A treize ans, je n’avais aucun doute sur le fait que la police serait toujours là pour me protéger.
Aujourd’hui, une de mes nièces a treize ans. Elle s’est choisi un nom de plume, Leah Klaer. C’est une jeune fille incroyable, pleine d’intelligence et de sensibilité. Une fille qui sait exactement dans quel monde elle mérite de vivre (vous vous souvenez de la féministe en herbe dont je vous parlais l’année dernière ? C’est elle). Une fille qui, comme moi à son âge, préfère formuler ses idées dans une lettre plutôt que d’avoir une conversation pour laquelle elle se sent mal préparée. Une adolescente que j’espère pouvoir guider et inspirer comme ma tante et bien d’autres l’ont fait pour moi.
Leah Klaer aussi vit en région parisienne, et elle aussi pense à la police… mais dans d’autres termes. Cette semaine, le meurtre de George Floyd par un policier américain qui l’a écrasé de tout son poids avec le regard froid de celui qui sait que le système est de son côté, l’a rendue “triste et surtout en colère.” Alors elle a écrit un poème contre les violences policières qui se multiplient aux Etats-Unis, en France et dans le monde.
Je n’ai pas de mots pour décrire les émotions qui m’ont retournée à la lecture de chaque vers. Je me contente donc de partager ses mots avec vous.
La face de l'injustice
Par Leah Klaer, 13 ans.
Moi aussi j’ai peur face à la police
Quand mes cheveux ne sont pas lisses
Ils nous attaquent sans raison
Et font de notre sang leurs délices
Et ce même dans nos maisons
On me demande parfois mais t’es qui, toi ?

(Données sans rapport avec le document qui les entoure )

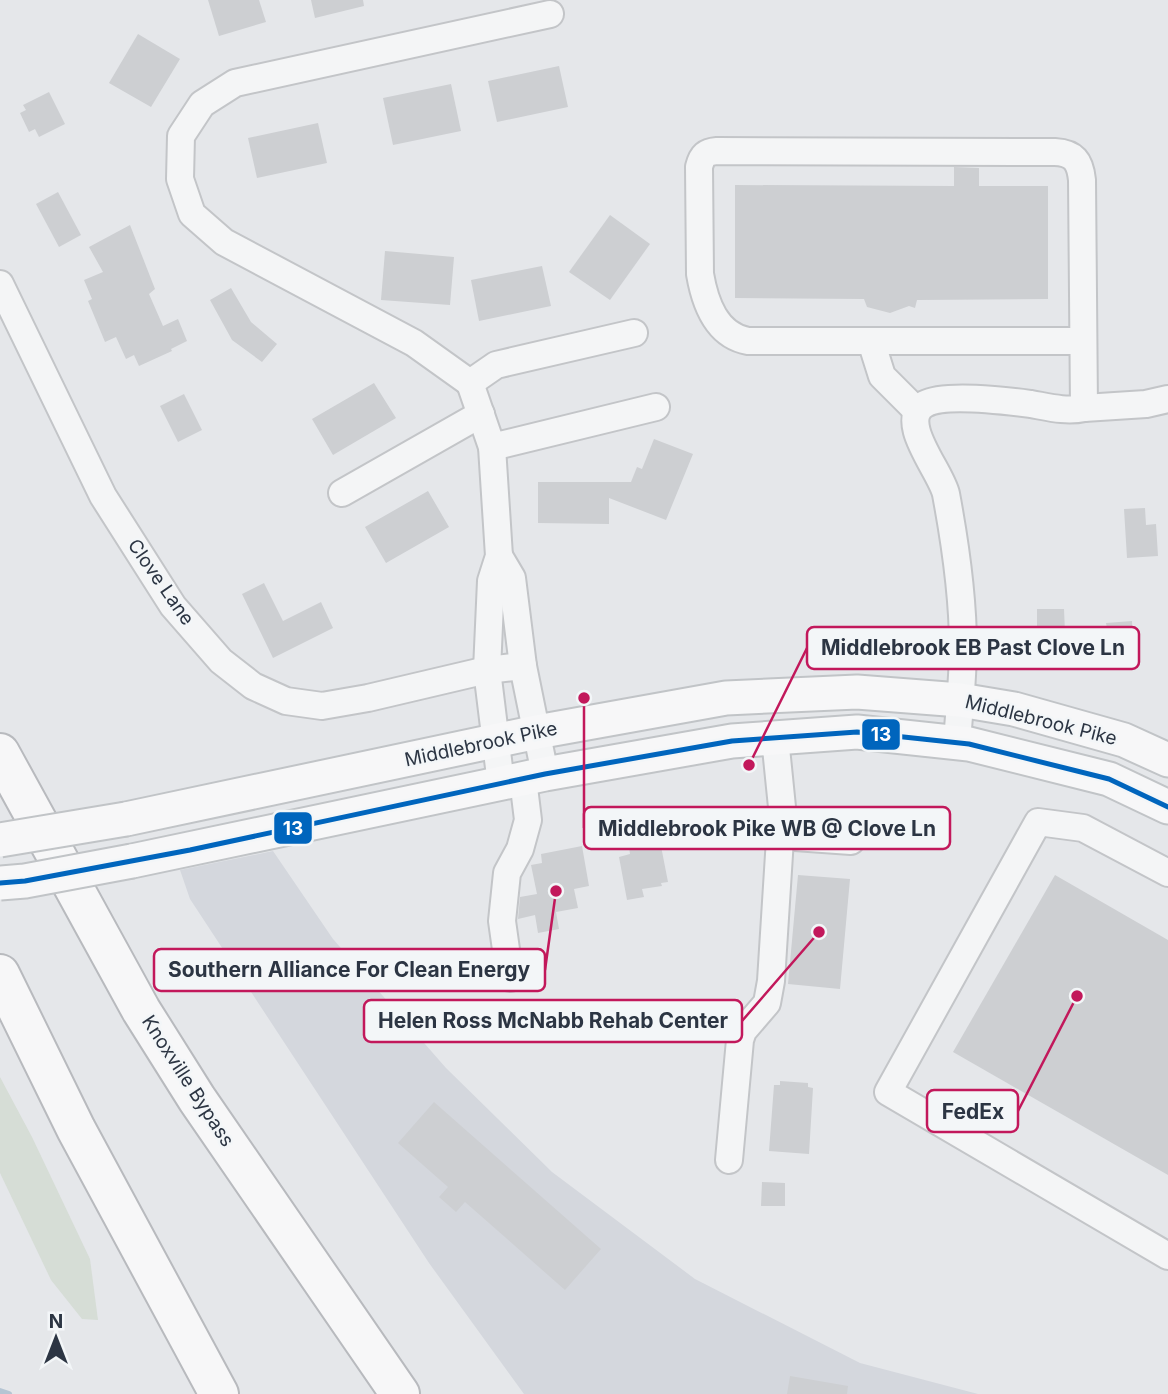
<svg xmlns="http://www.w3.org/2000/svg" width="1168" height="1394" font-family="Inter,sans-serif">
  <style>
    .built { fill: #d4d7dd }
    .green { fill: #d6ddd6 }
    .lines { fill: none; stroke-linecap: round; stroke-linejoin: round }
    .stream { stroke: #b5c5d3; stroke-width: 6 }
    .building { fill: #cdcfd2 }
    .minor-casing { stroke: #c3c5c8; stroke-width: 30 }
    .major-casing { stroke: #c1c4c7; stroke-width: 37 }
    .highway-casing { stroke: #b8babe; stroke-width: 42 }
    .minor { stroke: #f4f5f6; stroke-width: 26 }
    .major { stroke: #f7f7f8; stroke-width: 33 }
    .highway { stroke: #f7f7f8; stroke-width: 38 }
    .major-bridge-casing { stroke: #c1c4c7; stroke-width: 37; stroke-linecap: butt }
    .major-bridge { stroke: #f7f7f8; stroke-width: 33 }
    .bus-1-casing { stroke: #f3f6f8; stroke-width: 10 }
    .bus-1 { stroke: #0065bd; stroke-width: 5 }
    .labels { text-anchor: middle; dominant-baseline: central; stroke-width: 5; stroke-linejoin: round; paint-order: stroke }
    .street-label { font-size: 19px; fill: #2c3543; stroke: #f3f6f8 }
    .leader { fill: none; stroke: #c2185b; stroke-width: 2.5 }
    .callout-dot { fill: #c2185b; stroke: #f3f6f8; stroke-width: 2.5 }
    .callout { fill: #f3f6f8; stroke: #c2185b; stroke-width: 2.5 }
    .callout-label { font-size: 21px; text-anchor: middle; font-weight: bold; fill: #2c3543 }
    .line-badge { stroke: #f3f6f8; stroke-width: 2.5 }
    .badge-label { font-size: 19px; text-anchor: middle; font-weight: bold; fill: #fff }
  </style>
  <rect width="100%" height="100%" fill="#e5e7ea"/>
  <path class="built" d="M273,851L333,939L446,1068L552,1172L695,1279L860,1363L978,1394H524L429,1263L190,899L180,870Z"/>
  <path class="green" d="M0,1077L32,1137L90,1259L98,1320L82,1319L51,1280L0,1173Z"/>
  <g class="lines">
    <path class="stream" d="M0,1391L9,1394"/>
  </g>
  <g class="building">
    <path d="M208,0H259L266,22L219,36Z"/>
    <path d="M311,0H363L364,6L315,18Z"/>
    <path d="M138,34L180,59L151,107L109,83Z"/>
    <path d="M559,66L568,107L497,122L488,81Z"/>
    <path d="M451,84L461,131L393,145L383,98Z"/>
    <path d="M49,92L65,124L39,137L35,129L29,132L20,113L26,110L23,105Z"/>
    <path d="M318,123L327,163L257,178L248,138Z"/>
    <path d="M954,167L979,168V186H1048V299L917,300L915,308L909,306L890,313L867,307L864,299L735,298V185L954,186Z"/>
    <path d="M58,192L81,235L59,247L36,204Z"/>
    <path d="M610,215L650,244L610,300L569,272Z"/>
    <path d="M130,225L155,289L149,294L163,326L178,319L187,341L171,349L172,351L139,366L134,355L126,359L116,337L105,342L88,301L92,299L84,280L103,272L89,247Z"/>
    <path d="M385,251L454,257L450,305L381,300Z"/>
    <path d="M542,266L551,306L479,321L471,280Z"/>
    <path d="M231,288L251,322L277,344L262,362L232,340L210,300Z"/>
    <path d="M374,383L396,418L333,455L312,419Z"/>
    <path d="M184,394L202,430L178,442L160,406Z"/>
    <path d="M654,439L693,454L666,520L609,498V524L538,523V482H631L637,467L642,469Z"/>
    <path d="M428,491L449,527L386,563L365,527Z"/>
    <path d="M1145,508L1146,525L1156,524L1158,556L1127,558L1124,509Z"/>
    <path d="M264,583L283,621L321,602L333,628L273,658L242,594Z"/>
    <path d="M1037,609H1064L1066,656L1029,657L1028,629L1037,628Z"/>
    <path d="M1132,621L1134,661L1098,664L1096,629L1107,628L1106,623Z"/>
    <path d="M660,841L668,882L661,883L662,886L642,889L644,897L627,900L619,857L630,854L629,847Z"/>
    <path d="M582,846L589,886L574,889L578,908L556,912L559,929L538,933L535,915L518,919L520,897L537,894L531,865L542,863L541,854Z"/>
    <path d="M798,875L850,879L840,989L788,984Z"/>
    <path d="M1055,875L1168,940V1175L953,1052Z"/>
    <path d="M780,1081L808,1083V1087L813,1088L809,1154L769,1151L774,1085H780Z"/>
    <path d="M434,1102L601,1249L565,1290L465,1202L456,1212L439,1197L448,1187L398,1143Z"/>
    <path d="M762,1182L785,1183V1206H761Z"/>
    <path d="M790,1376L848,1386L847,1394H787Z"/>
  </g>
  <g class="lines">
    <defs>
      <g id="minor">
        <path d="M550,14L235,83L202,104L181,136L180,179L192,214L224,242L414,343L470,383L496,365L634,333"/>
        <path d="M0,284L103,496L173,606L221,661L253,686L286,701L322,706L368,698L487,670L523,666"/>
        <path d="M871,341L882,376L917,411"/>
        <path d="M470,383L492,447L499,556L491,581L487,670L501,784"/>
        <path d="M1084,408L1146,404L1168,399"/>
        <path d="M492,447L656,407"/>
        <path d="M342,493L481,414"/>
        <path d="M499,556L512,578L523,666L545,774"/>
        <path d="M957,743C959,711 963,679 963,647C963,598 955,542 946,494C941,471 896,421 925,404C945,393 1007,401 1031,404C1048,407 1066,412 1084,408L1082,180C1080,161 1074,153 1055,152L717,151C706,152 702,155 699,167L700,274C705,303 716,335 748,341H1083"/>
        <path d="M722,832L851,841"/>
        <path d="M1168,873L1083,828L1038,822L888,1092L1168,1256"/>
        <path d="M510,978L502,921L507,873L520,849L528,820L523,779"/>
        <path d="M729,1160L740,1040L743,1031L767,1003L771,981L782,807L775,738"/>
      </g>
      <g id="major">
        <path d="M126,819L537,732L726,698L857,692L960,700L1014,709L1124,740L1168,760"/>
        <path d="M132,861L545,774L732,741L857,732L969,744L1109,779L1168,807"/>
      </g>
      <g id="highway">
        <path d="M0,753L141,1010L197,1099L400,1394"/>
        <path d="M0,974L76,1129L219,1394"/>
      </g>
    </defs>
    <use href="#minor" class="minor-casing"/>
    <use href="#major" class="major-casing"/>
    <use href="#highway" class="highway-casing"/>
    <use href="#minor" class="minor"/>
    <use href="#major" class="major"/>
    <use href="#highway" class="highway"/>
    <defs>
      <g id="major-bridge">
        <path d="M0,840L126,819"/>
        <path d="M0,883L25,881L132,861"/>
      </g>
    </defs>
    <use href="#major-bridge" class="major-bridge-casing"/>
    <use href="#major-bridge" class="major-bridge"/>
    <defs>
      <path id="bus-1" d="M0,883L25,881L190,850L545,774L732,741L857,732L969,744L1109,779L1168,807"/>
    </defs>
    <use href="#bus-1" class="bus-1-casing"/>
    <use href="#bus-1" class="bus-1"/>
  </g>
  <g class="labels">
    <g class="street-label">
      <text transform="translate(161 582) rotate(55)">Clove Lane</text>
      <text transform="translate(1041 720) rotate(14)">Middlebrook Pike</text>
      <text transform="translate(481 744) rotate(-12)">Middlebrook Pike</text>
      <text transform="translate(188 1081) rotate(57)">Knoxville Bypass</text>
    </g>
  </g>
  <path class="leader" d="M749 765L807 648M584 698L584 828M556 891L545 970M819 932L742 1021M1077 996L1018 1111"/>
  <g class="callout-dot">
    <circle cx="749" cy="765" r="7"/>
    <circle cx="584" cy="698" r="7"/>
    <circle cx="556" cy="891" r="7"/>
    <circle cx="819" cy="932" r="7"/>
    <circle cx="1077" cy="996" r="7"/>
  </g>
  <g class="callout">
    <rect x="807" y="627" width="332" height="42" rx="7"/>
    <rect x="584" y="807" width="366" height="42" rx="7"/>
    <rect x="154" y="949" width="391" height="42" rx="7"/>
    <rect x="364" y="1000" width="378" height="42" rx="7"/>
    <rect x="927" y="1090" width="91" height="42" rx="7"/>
  </g>
  <g class="callout-label">
    <text x="973" y="655">Middlebrook EB Past Clove Ln</text>
    <text x="767" y="836">Middlebrook Pike WB @ Clove Ln</text>
    <text x="349" y="977">Southern Alliance For Clean Energy</text>
    <text x="553" y="1028">Helen Ross McNabb Rehab Center</text>
    <text x="973" y="1119">FedEx</text>
  </g>
  <g class="line-badge">
    <rect x="861" y="718" width="40" height="33" rx="7" fill="#0065bd"/>
    <rect x="273" y="811" width="40" height="34" rx="7" fill="#0065bd"/>
  </g>
  <g class="badge-label">
    <text x="881" y="741">13</text>
    <text x="293" y="835">13</text>
  </g>
  <g transform="translate(56 1338)" stroke="#f3f6f8" stroke-width="5" paint-order="stroke">
  <path d="M0-5L12 26L0 18L-12 26Z" fill="#2c3543"/>
  <text y="-10" font-size="19" font-weight="bold" text-anchor="middle" fill="#2c3543">N</text>
  </g>
</svg>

Tu sais qu’au royaume de la justice les policiers sont rois ?
Des rats sans foi ni loi
Qui noient nos lois
La justice les borde dans des draps de soie
Et oui, cela va de soi
Qui les paie selon toi ?
À qui l’épée protège le toit ?
Quelles sont ces violences qu’on voit?
Quelles sont ces lois à la noix ?
À ces mensonges qui y croit ?
« À chacun de porter sa croix »
Quand je les vois je suis ma voie
Je ne veux pas me faire avoir
J’ai si peur, j’en touche du bois
Tout ça parce que je suis Noire
Ils veulent repousser le passé
Tous ces noms qu’on a effacés
Ils ont de sacrés de tours de passe-passe
Au bout d’un moment ça passe pas
À qui le tour ?
Qui sera le prochain ?
Le méritera-t-il car c’est son destin ?
Après tout, la justice n’a pas d’importance
Tout ça qu’ils aient leur chance
Si tu les vois c’est ta dernière danse
Tout ça pour ces rats au cœur rance
Leur âme accumule les carences
Ils poignarderont ta mémoire à coups de lance
C’est ta faute, t’avais qu’à être Blanche
Tu ris quand tu vois ces tueries ?
Riras-tu quand tu les vivras?
Ils n’ont pas peur du public
Pour peu qu’ils aient leur fric
Vous avez parlé, c’est votre heure à toi et ta clique
On noiera votre mémoire dans une crique
Tout ça à cause d’une simple mimique
Tout ça parce que vous avez joué les comiques
Ils ont toujours une excuse
Quand on les accuse
Ils nous prennent pour des buses
De la mort ils sont les muses
Ils usent de beaucoup de ruses
Pour n’être la risée que de gens avisés
On joue beaucoup de flûte
Mais dans quel but ?
Tu l’ouvres ? On te bute
Les preuves ? On les réfute
Elles sont irréfutables ?
Oui, c’est pour ça qu’ils sont détestables
L’autopsie ? C’est une fable
Les témoins ? Leurs versions sont malléables
Quelle bande de pantins impressionnables
Police, justice, les voix de la justice ?
Non, la face de l’injustice
C’est la fête dans la tess
C’est la rue c’est la hess
La vie est dure c’est la dèche
Mais ils leur font de la lèche ?
Qui a bien pu vendre la mèche ?
Avec la police pas d’ami-ami donc attention
La cité c’est pas Miami
Toute la ville est sous tension
On se croirait à Clichy en 2005
La justice est sous pression
Pour la police on trinque
Rappelez vous de Rennes en 2016
Voyez qui tient les rênes
Voyez ces chaînes qui nous freinent
Cette vérité atroce, qui nous gêne
Oui, elle est là, avec la haine
ACAB !
La police on t’accable !
Toi aussi la justice exécrable !
Le gouvernement ? Bande d’incapables !
C’est rien c’est la rue
C’est pas pour ça qu’il faut que ça continue
Un pas de travers et on te tue
C’est nos protecteurs qu’on doit fuir
Ce sont des porteurs de haine, le Diable les admire et l’enfer les inspire
Ils ne se cachent plus dans la nuit
Ils se montrent quand la lumière luit
Même quand la ville vit
Mais aussi quand la ville est vide
Tu ferais bien de te taire
Sinon tu vivras un enfer sur terre
Bah ouais la vie c’est pas super
Tu finiras six pieds sous terre
La mort et toi ferez la paire
Pour te pleurer y’aura ta mère
Pour te pleurer y’aura ton père
Pour t’oublier y’aura ton maire
Prends tes cliques et tes claques avant que tu clamses
Fais vite sinon ce sera ta dernière valse.